• SUPPLIED PASSAGE:
──────────────────────────────

Mark Dry (born 11 October 1987) is a British track and field athlete, competing in the hammer throw, who won bronze medals for Scotland at the 2014 and 2018 Commonwealth Games.

Career
He was born in Milton Keynes. In his earlier years he was a member of Elgin Amateur Athletics Club, where he began competing in hammer event in 2005. In his first year, he managed to come tenth in the country as an under-20 athlete. Since 2010, he represents the Woodford Green with Essex Ladies in National Championships, and predominantly competes in England or the United States. Although the top-ranked British athlete, he missed the 2013 World Championships in Athletics due to him having not achieved the B qualifying standard. UK Athletics selected him to receive support from the World Class Performance Programme for 2013-2014 because they judged him to have Olympic potential. In 2013 his seasons' best throw of 74.46m was the best achieved amongst UK men.

He has been one of the top three British hammer throwers since 2009 and in the British Championships has won a bronze medal in 2012 and silver in 2013. In the Scottish Championships he won gold in Kilmarnock in August 2014.

──────────────────────────────

[Collected data entries]
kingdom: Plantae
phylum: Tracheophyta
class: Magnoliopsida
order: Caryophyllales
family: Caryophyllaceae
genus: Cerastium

──────────────────────────────

• TASK DETAILS: Please translate this sentence from the Mark Dry biography into French: "In the Scottish Championships he won gold in Kilmarnock in August 2014." These records have no connection to the Mark Dry biography.

• ANSWER TO THIS EXERCISE: Aux championnats d'Écosse, il a remporté l'or à Kilmarnock en août 2014.